The recent fast food workers strikes, which are now spreading across the country, are putting a much needed spotlight on the real struggles of minimum wage employment. That scrutiny reveals that Cato is right about one thing: far too many states have a minimum wage that is just too low.
The answer, of course, isn’t that welfare and other social safety net programs need to be cut (or even worse, as the columnist suggests, taxed, as if those on public subsidies have any cash lying around to pay for such a thing), but that we need a real, livable wage that actually comes somewhere near the “$15 an hour” the fiscal conservatives claim welfare benefits equal.
The largest issue standing in the way of a true living wage effort is one of public perception. Predominately, when the general public envisions minimum wage workers, they see teens working after school jobs or college students taking a break during the summer. Yet that doesn’t describe the vast majority of those employed in low wage industries.
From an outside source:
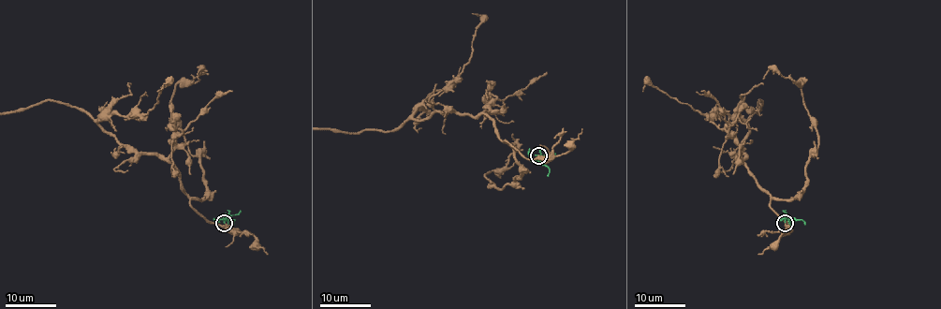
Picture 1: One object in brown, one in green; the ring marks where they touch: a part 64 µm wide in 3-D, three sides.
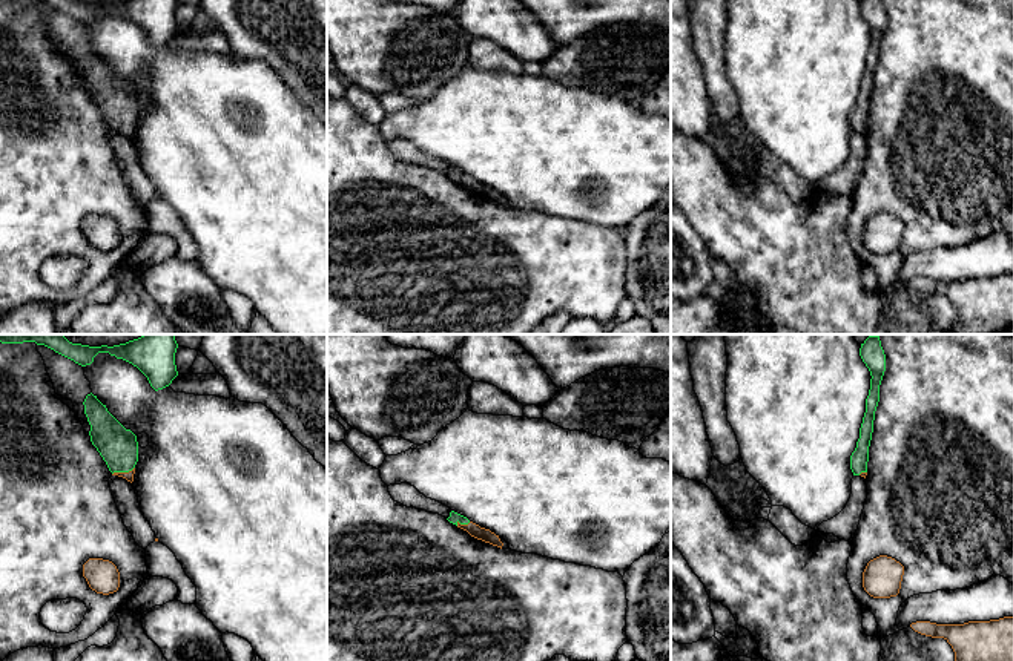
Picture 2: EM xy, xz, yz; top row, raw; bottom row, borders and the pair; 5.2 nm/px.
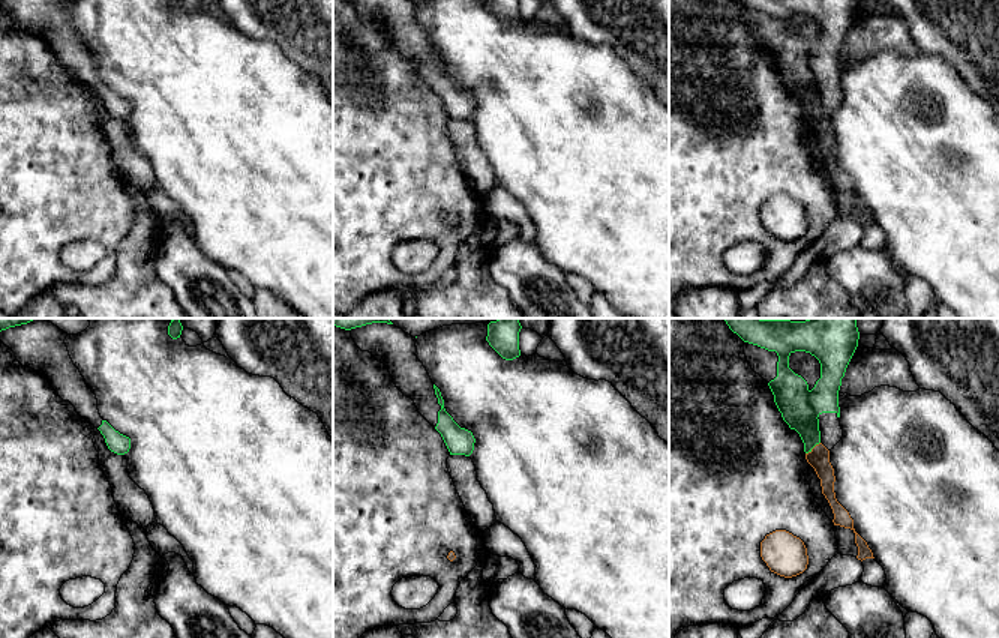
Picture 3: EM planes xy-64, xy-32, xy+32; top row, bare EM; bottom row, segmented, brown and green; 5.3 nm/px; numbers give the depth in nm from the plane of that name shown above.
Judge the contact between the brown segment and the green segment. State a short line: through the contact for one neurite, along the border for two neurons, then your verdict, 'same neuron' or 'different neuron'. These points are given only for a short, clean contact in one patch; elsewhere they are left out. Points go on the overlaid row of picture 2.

As a graphic based on data provided by the Economic Policy Institute succinctly notes, 88 percent of minimum wage earners are 20 years old or older, and average around 35 years old; 56 percent of them are women; the workers earn half of their family’s income; and 22 percent of them have children at home which they are trying to raise with these hourly wages.
If the right really wants less government dependency, they need to stop fighting the passage of laws that will allow workers to support themselves and their families without needing multiple full time jobs just to keep afloat. Until politicians stop getting major donations from industry giants, however, that may be as much of a pipe dream as all hourly employees receiving a living wage.
No wonder the strikes continue to grow.